Any morning, if I glance up quickly,
when facing the wood of a Norwegian Maple’s branches,
across the street,
I can make out their shadows:
*The Father of My Country, George Washington,
His Diamond Dog,
The King of Spain,
my Blue Ice Wolf.
(*note: I’ve added this litany to the original text, which in the book ends with the phrase, “make out their shadows.”)
From “Creating a Personal Mythology” (an excerpt)
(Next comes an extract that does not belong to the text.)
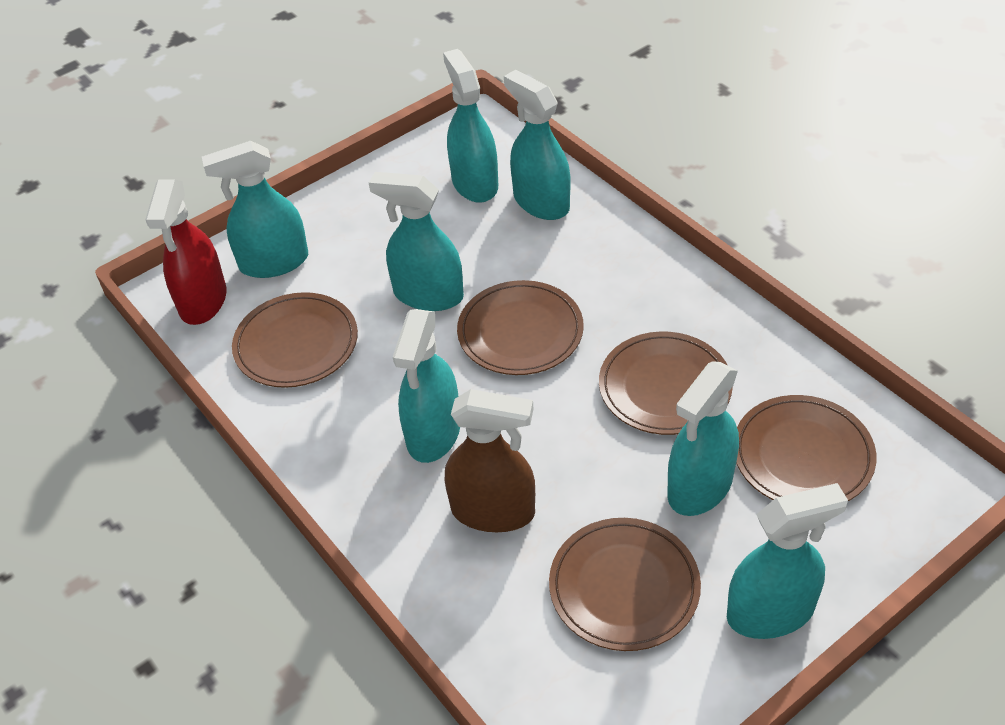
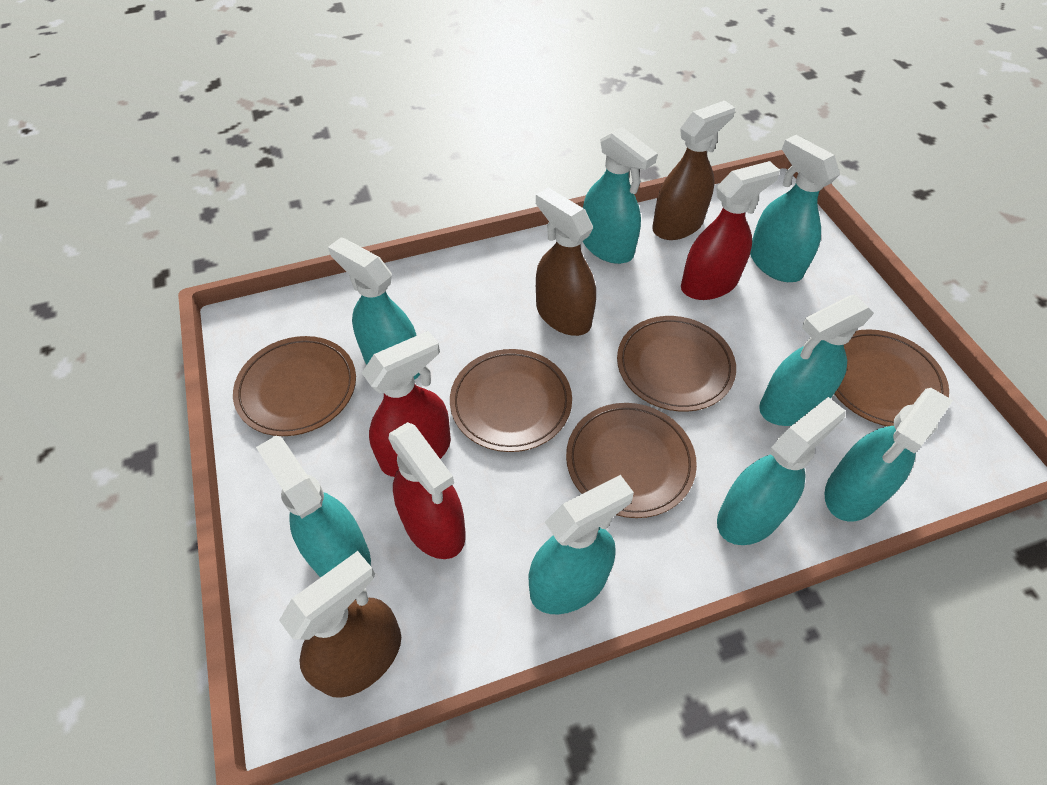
brown spray bottle: [445,389,535,532] = 1 -> [279,551,401,698] [536,188,596,336] [652,101,735,240] = 3
red spray bottle: [145,180,226,325] = 1 -> [362,331,451,477] [388,422,466,559] [681,161,780,300] = 3
turquoise spray bottle: [202,141,308,278] [369,172,464,311] [393,309,460,463] [443,49,498,203] [504,70,570,220] [667,361,739,516] [727,483,848,639] = 7 -> [256,436,371,578] [328,237,420,380] [529,475,634,614] [583,127,658,264] [717,397,846,545] [750,135,840,282] [759,295,874,426] [825,388,953,522] = 8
Over the years, I have invented [various] mythic figures to stud my poems: the King of Spain, that figure from fairy tale, of the desirable man, who in my case, is invisible and always follows me for protection and love. He’s imaginary, thus even though I create him as a man constantly following, watching me, he is also a man missing and without substance. I also have peopled my poems with The Pony Express Rider, The Blue Moon Cowboy, and most notably, I invented a figure who I called “the motorcycle betrayer.” There have been others. Perhaps there will be more.
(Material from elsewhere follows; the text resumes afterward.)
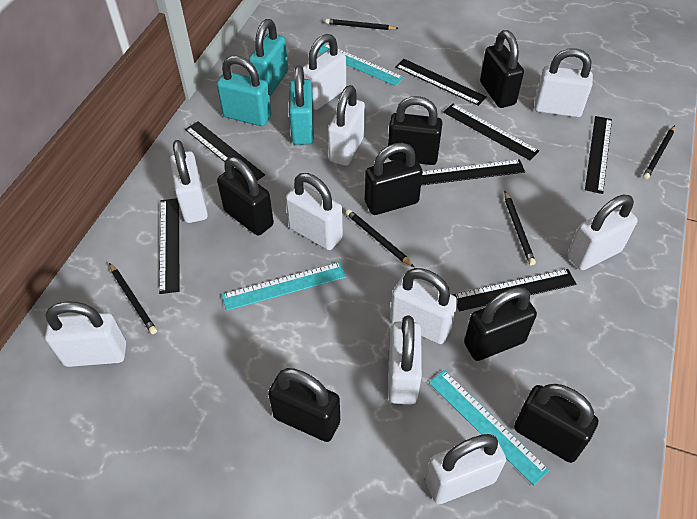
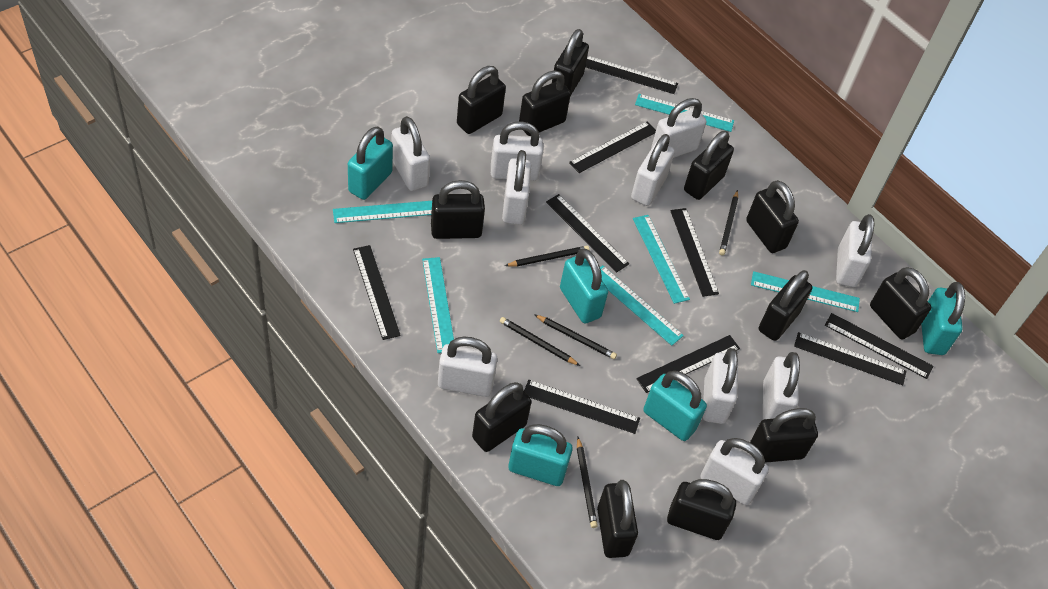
black padlock: [217,157,274,236] [268,368,340,442] [365,143,423,215] [388,96,442,165] [464,287,537,361] [480,30,524,108] [514,384,598,463] = 7 -> [431,180,485,239] [457,66,506,134] [472,382,532,452] [519,70,571,136] [552,29,589,94] [597,480,638,558] [667,479,736,540] [684,131,734,200] [746,180,799,253] [750,408,818,463] [759,270,812,341] [870,267,931,340] = 12
black ruler: [159,198,180,294] [185,121,265,181] [395,59,487,106] [421,159,525,186] [443,104,539,160] [453,269,576,311] [585,116,612,194] = 7 -> [353,245,401,340] [524,380,640,434] [546,194,629,272] [569,121,656,173] [585,56,678,94] [636,335,740,393] [670,208,719,297] [794,332,906,385] [825,313,933,379] = 9
turquoise padlock: [217,56,272,126] [249,19,288,96] [289,65,314,145] = 3 -> [348,126,393,200] [508,424,573,486] [560,248,608,323] [643,371,707,441] [921,282,965,355] = 5
turquoise ruler: [222,262,346,311] [318,43,404,86] [429,370,549,485] = 3 -> [333,201,432,223] [422,257,454,353] [600,265,684,346] [633,215,690,304] [635,94,734,132] [751,271,860,312] = 6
Last year, I re-discovered an image in the George Washington poem, “The Father of My Country,” which has me working elaborately again with personal myth. It is the image of the “Diamond Dog”. The Diamond Dog is a figure from a dream I had when I was about 6 years old when my mother and sister and I lived in East Whittier, California, in a little shack that was next door to a big house where the owner of the surrounding orange groves lived.
In those days, there was no trash collection; trash and garbage were burned in back of the houses, where there were large metal drums for the burning. When the drums filled with accumulated ash, the ash was dumped nearby on the ground. In my dream, it was out of one of those ash heaps that this dog --- it was a little Scottie-shaped dog – made out of a huge diamond, leapt and ran away. In my dream, the Diamond Dog was following my father as he left us. I am sure I remembered the dream all those years because the dog somehow symbolized the masculinity in my life departing, running away from me -- such a personal subject and theme for me. In the dream, the dog was following my father away from me, perhaps forever.
In these Diamond Dog poems, I continue the quest for some kind of balance, not only of anima and animus, but also a duality they represent – spirit and body. Especially, as I age I need to find acceptable ways to think about death, that seemingly final destroyer of balance and pattern.